U bent hier

Het vijf fasen model volgens Oomkes

Als groepswerker heb je te maken met een groepsontwikkeling en groepsdynamische processen, of je daar nu bewust op aanstuurt of niet. De interventies welke door de groepswerker worden gedaan zijn van invloed op de loop van de gebeurtenissen in de groep. Daarom is het van belang je bewust te zijn van de groepsontwikkeling en daar waar mogelijk constructief op in te spelen of op te anticiperen. 

Hieronder in het kort het groepsontwikkelingsschema volgens Oomkes (2004) gebaseerd op de groepsdynamica, dat wil zeggen, dat er een ontwikkeling in de groep te verwachten en waar te nemen valt, die in grote lijnen analoog is aan de ontwikkeling in iedere groep. Je zou kunnen zeggen, dat er sprake is van een soort grondpatroon wat in iedere groep terug te vinden is. 
Oomkes omschrijft vijf fasen die elkaar opvolgen, een zogenaamd lineair model:

1. Oriëntatie of kennismaking,
2. Strijd om de macht,
3. Samenwerking,
4. Strijd om de intimiteit,
5. Harmonie.
De fasen verschillen van elkaar op het gebied van de sfeer in de groep. In principe doorloopt een groep alle fasen, ongeacht de tijd dat je als groep bij elkaar bent. Het proces past zich als het ware aan aan de tijd. Bij langlopende groepen kan het zo zijn dat er na enige tijd opnieuw een groepsproces optreedt, waarbij opnieuw strijd om de macht ontstaat.

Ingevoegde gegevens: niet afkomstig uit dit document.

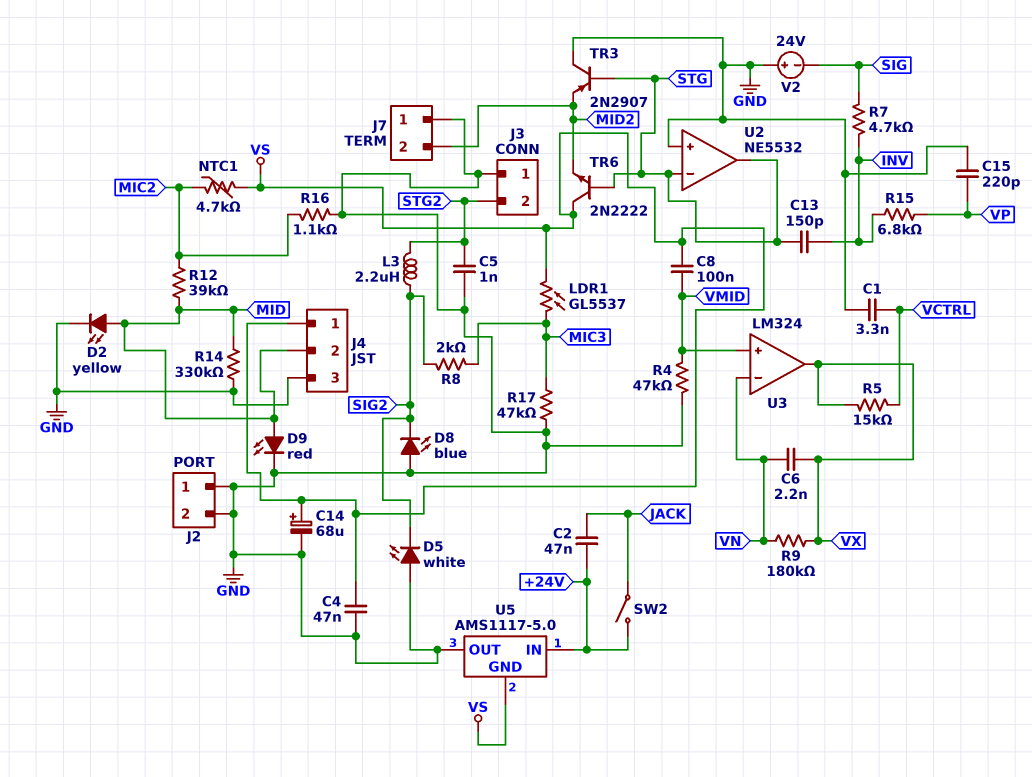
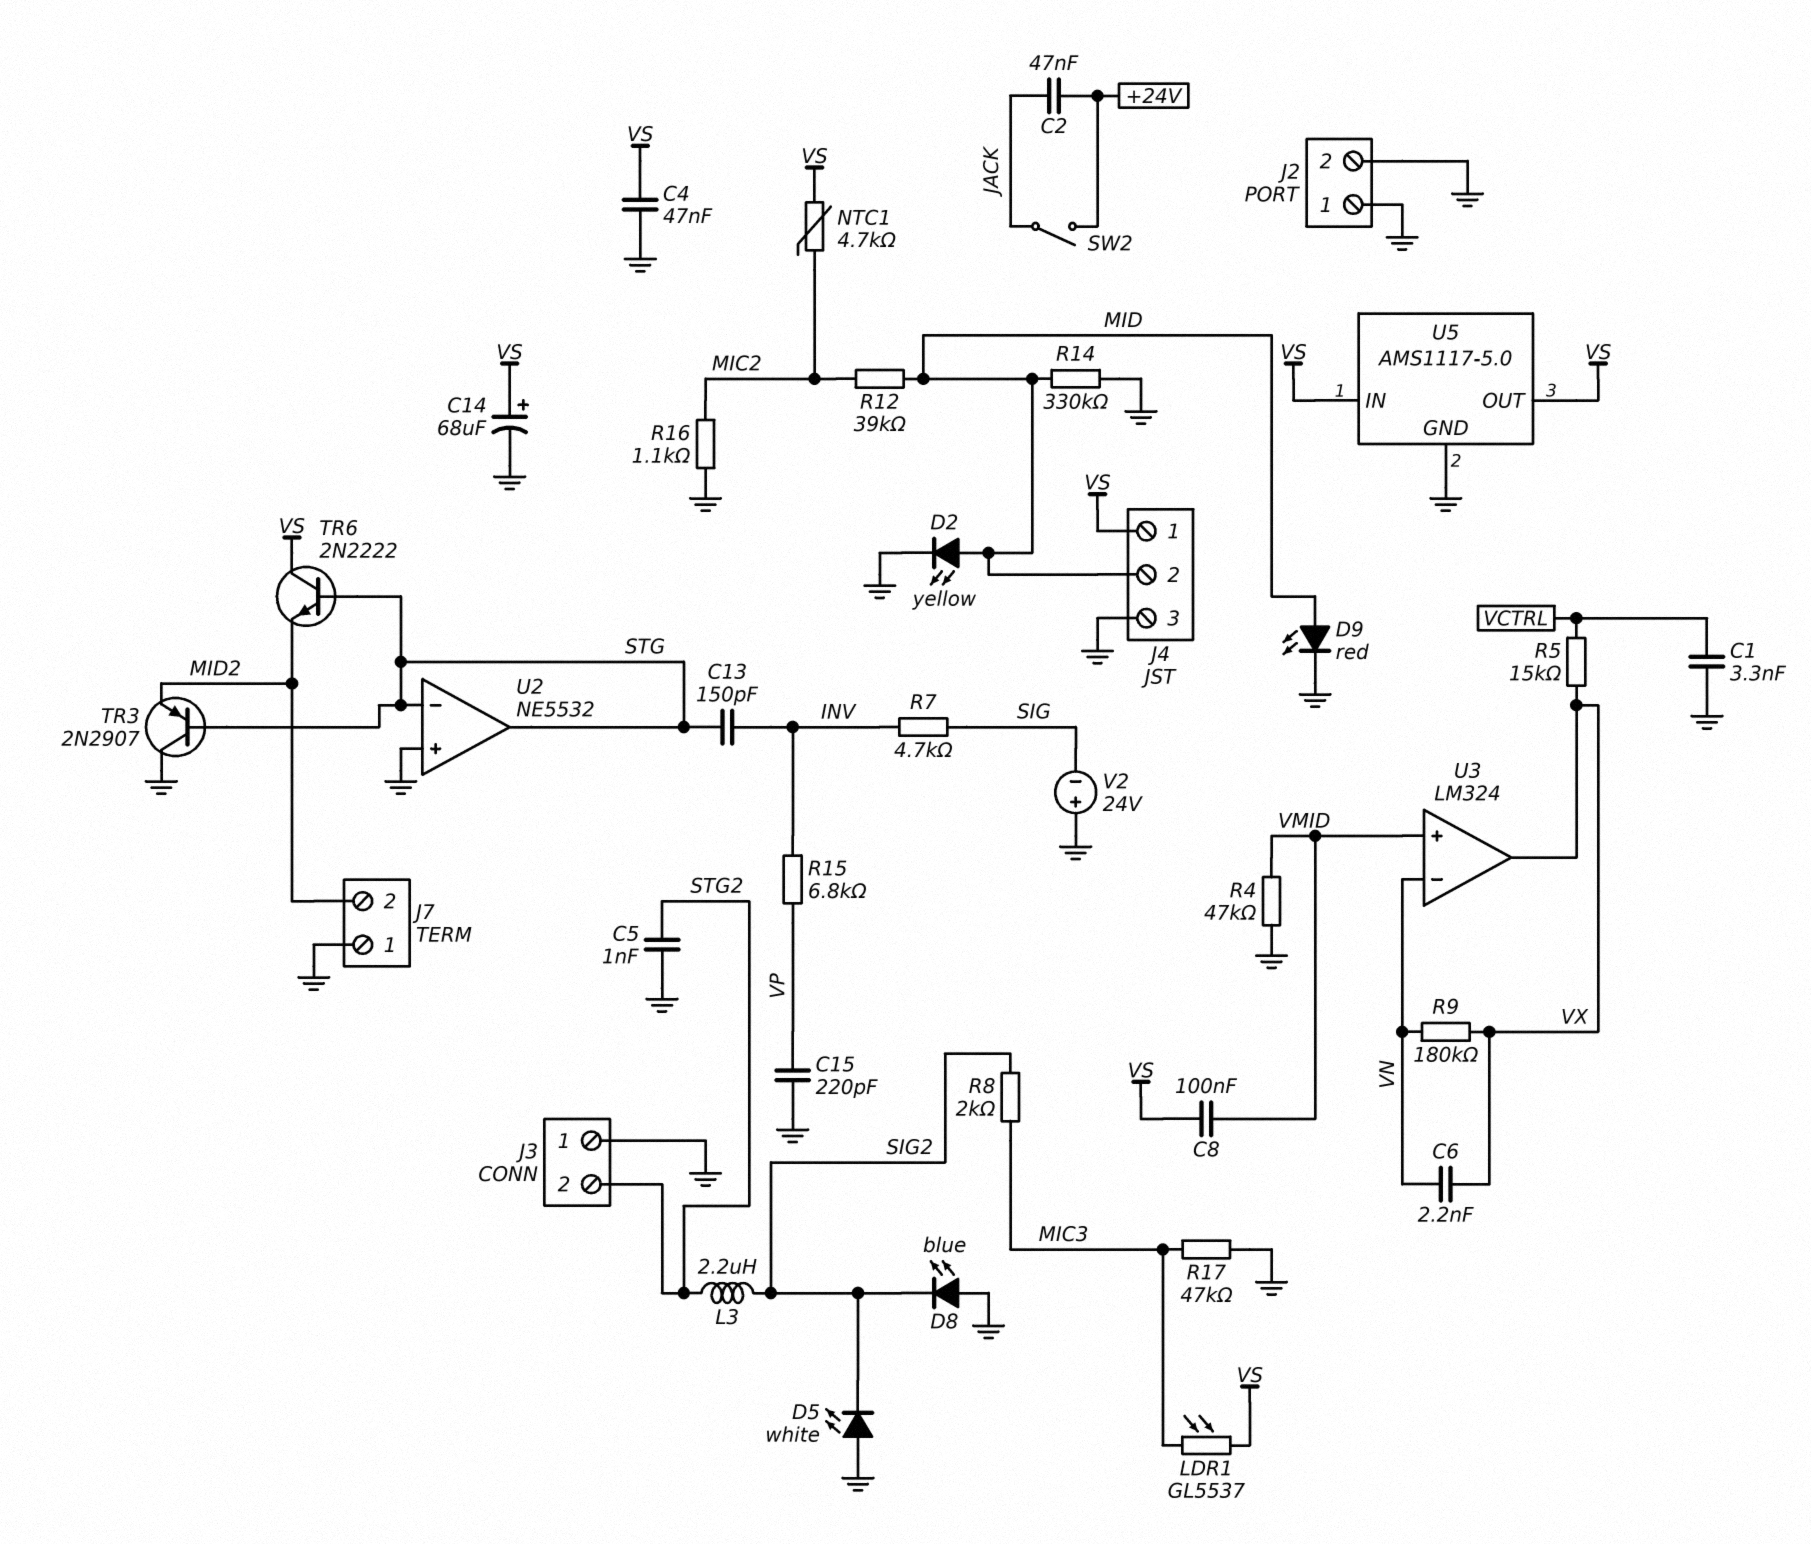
U5 pin GND: VS -> GND
U5 pin IN: +24V -> VS
U5 pin OUT: GND -> VS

Waar herken je de genoemde vijf fasen aan?

Fase 1: Oriëntatie
Deelnemers maken kennis met elkaar en met het programma. Ze laten nog niet het achterste van hun tong zien, iedereen is nog voorzichtig aan het aftasten. Vragen worden nog maar mondjesmaat gesteld. De aandacht is nog sterk gericht op de begeleiding en wat die vertelt. Als de deelnemers individueel wat meer tot rust komen gaat de groep over naar fase 2.

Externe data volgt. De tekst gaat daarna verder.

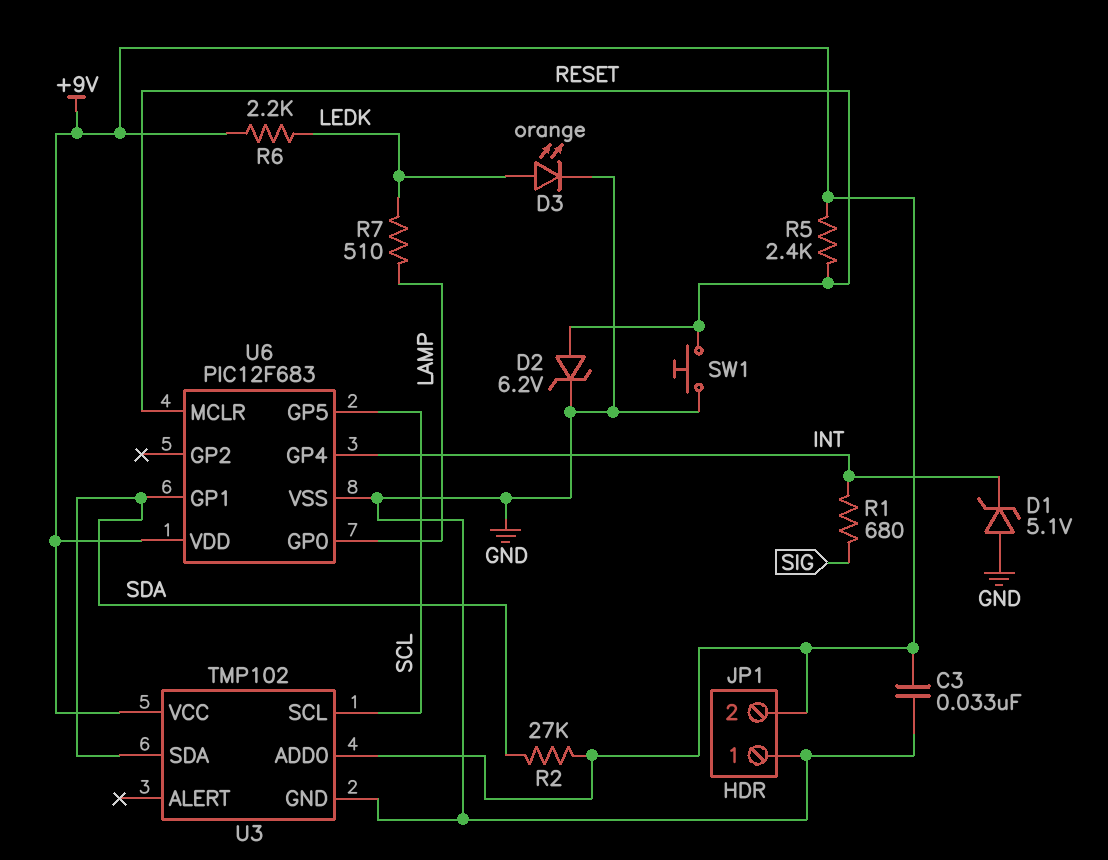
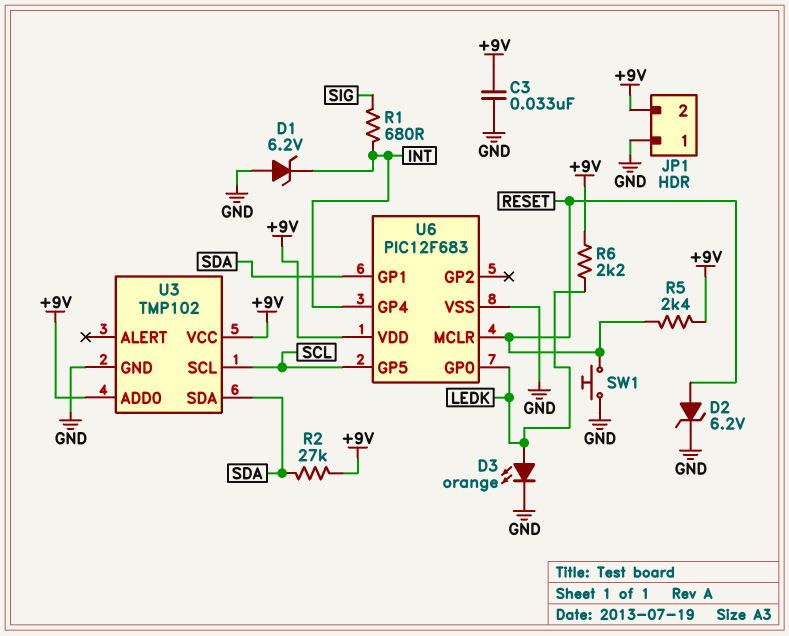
D1: zener 5.1V (A GND, K INT) -> zener 6.2V (A GND, K INT)
R7: 510 (LAMP, LEDK) -> none
U6 pin GP0: LAMP -> LEDK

Fase 2: Strijd om de macht
In deze fase wordt bepaald welke (on)geschreven regels gelden in de groep en wie van de deelnemers hier een stempel op mag drukken. Er worden kritische vragen gesteld en/of kanttekeningen gemaakt. Deelnemers gaan discussies aan met elkaar en ook met de begeleiding. Al snel zal blijken wie de ‘veelpraters’ zijn en naar wie wordt geluisterd. Deze fase eindigt op het moment dat de rollen in de groep verdeeld zijn.

Fase 3: Samenwerking
Voor de meeste doelgerichte groepen is fase 3 de meest ideale. In deze fase van relatieve rust in de groep kan ieder zijn energie richten op het doel van de groepsbijeenkomsten. De onzekerheid en onrust van de eerste twee fasen zijn achter de rug. Men gaat ‘lekker’ aan het werk. Maar volgens de wetten van de groepsdynamica komt de volgende fase met bijbehorende onrust er alweer aan…

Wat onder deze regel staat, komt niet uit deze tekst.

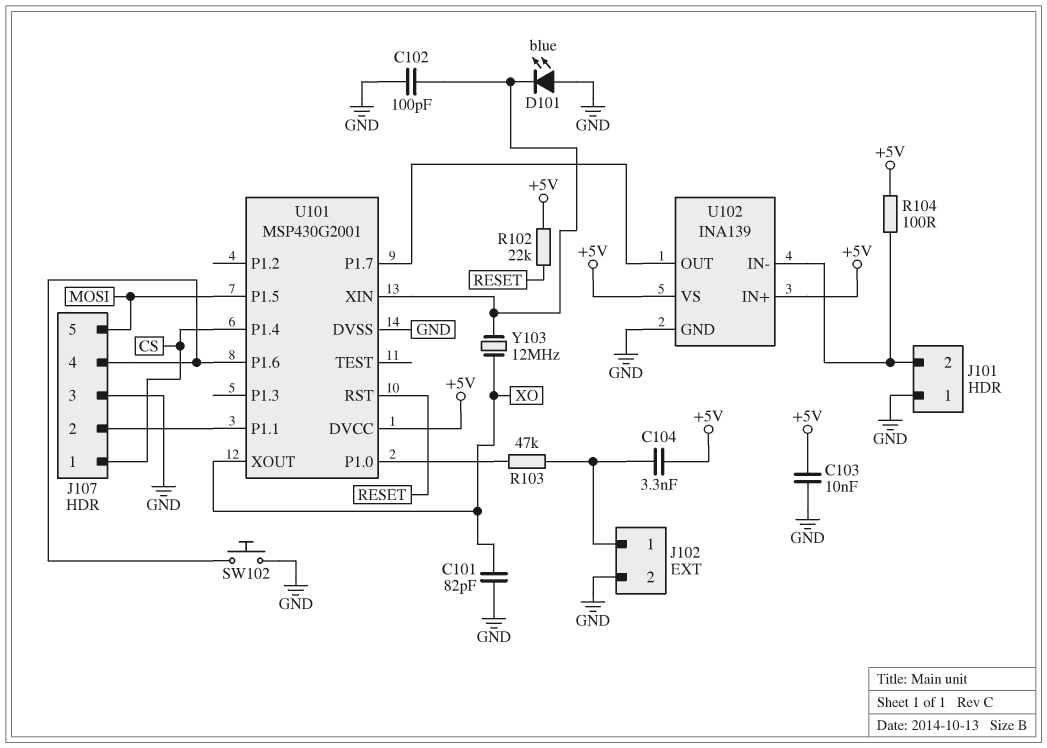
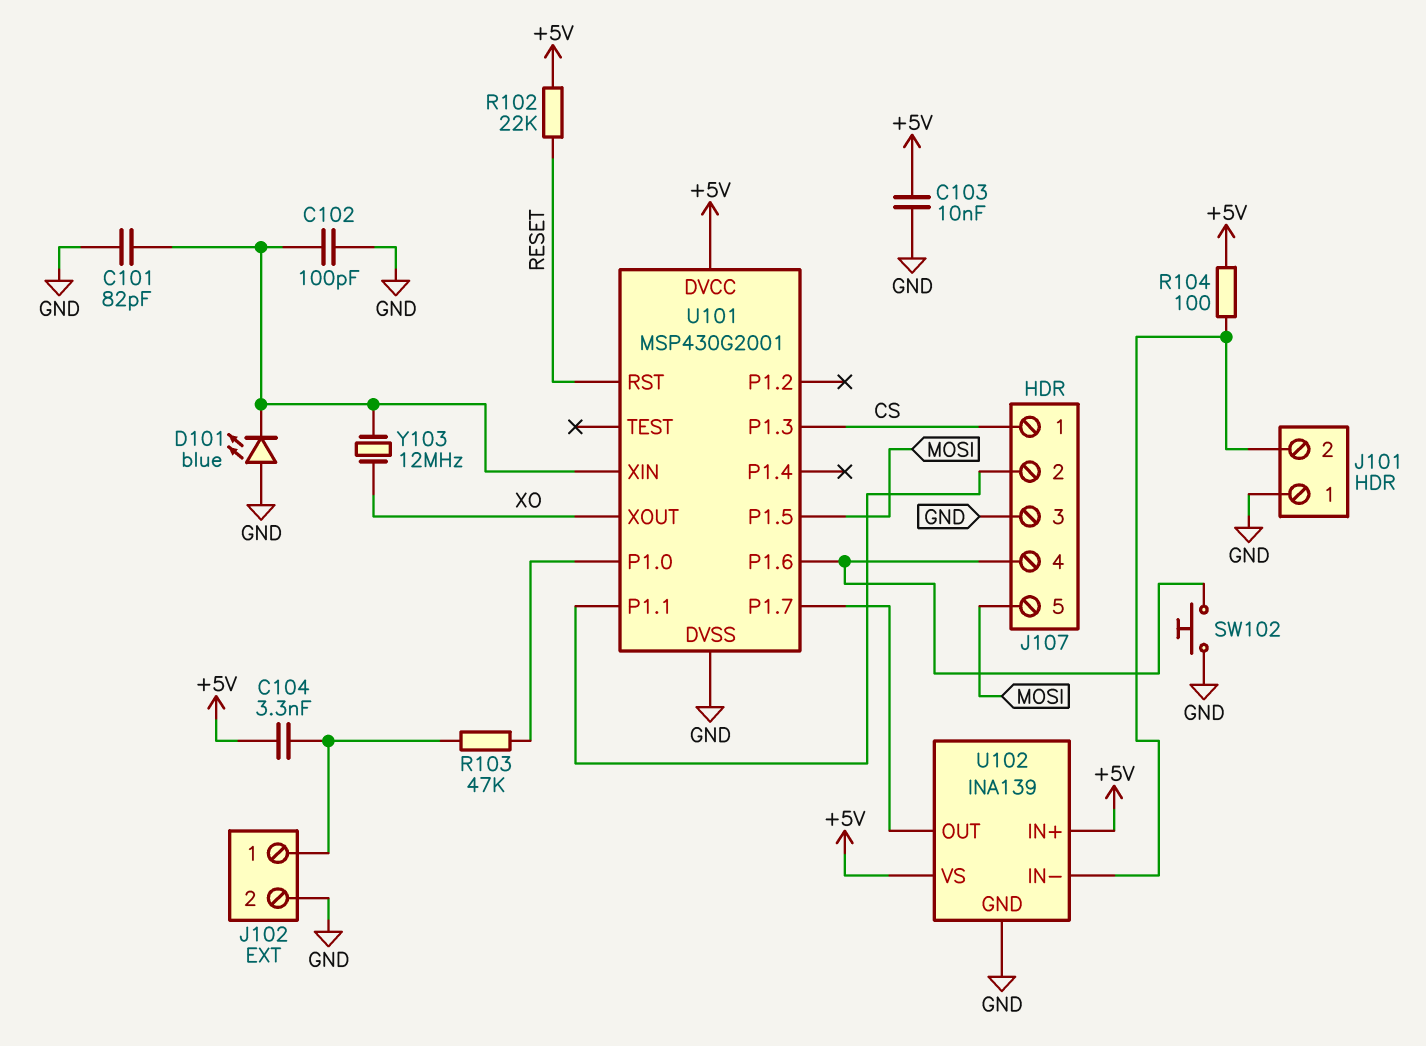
C101: 82pF (GND, XO) -> 82pF (GND, U101/XIN)
U101 pin P1.3: none -> CS
U101 pin P1.4: CS -> none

Fase 4: Strijd om de intimiteit
In de groep ontstaat enige onrust over de wijze waarop deelnemers met elkaar omgaan. De thema's waarover gesproken wordt zijn veelal openheid/geslotenheid, diepgang/oppervlakkigheid en verschil in persoonlijke visie op het thema van de groepsbijeenkomsten. De discussies worden feller. Er kunnen sub-groepjes ontstaan en er kan kritiek komen op personen. Als de onrust heviger wordt, krijg je als begeleider vaak ook je portie kritiek op de manier waarop je het werkproces in de groep begeleidt. Als de rust is weergekeerd ga je als groep over naar Fase 5.

Fase 5: Harmonie
In deze laatste fase komen de deelnemers weer tot elkaar. Ze hebben hun weg in de samenwerking met elkaar weer gevonden. Ofwel men accepteert en respecteert de ander zoals hij is (‘We agree to disagree in harmony’), ofwel men is elkaar echt nader gekomen, heeft een dieper contact gekregen en veel van elkaar geleerd.

Beïnvloeden van de fasen in deze groepsontwikkeling
Het motto bij het beïnvloeden van het groepsproces is: stuur op je (leer)doel. Afhankelijk van de leerdoelen die je met je programma wilt bereiken is een bepaalde fase van het groepsproces namelijk meer of minder interessant en effectief en wil je er als begeleider dus voor zorgen dat de groep in deze fase zo actief mogelijk is, ofwel er zo snel mogelijk doorheen gaat... Dat betekent dat je als begeleider met name in de fasen 2, 3 en 4 acties zult ondernemen om het proces te versnellen of te vertragen om uiteindelijk aan te sturen op fase 5, waarin je op een constructieve manier kan samenwerken met de deelnemers.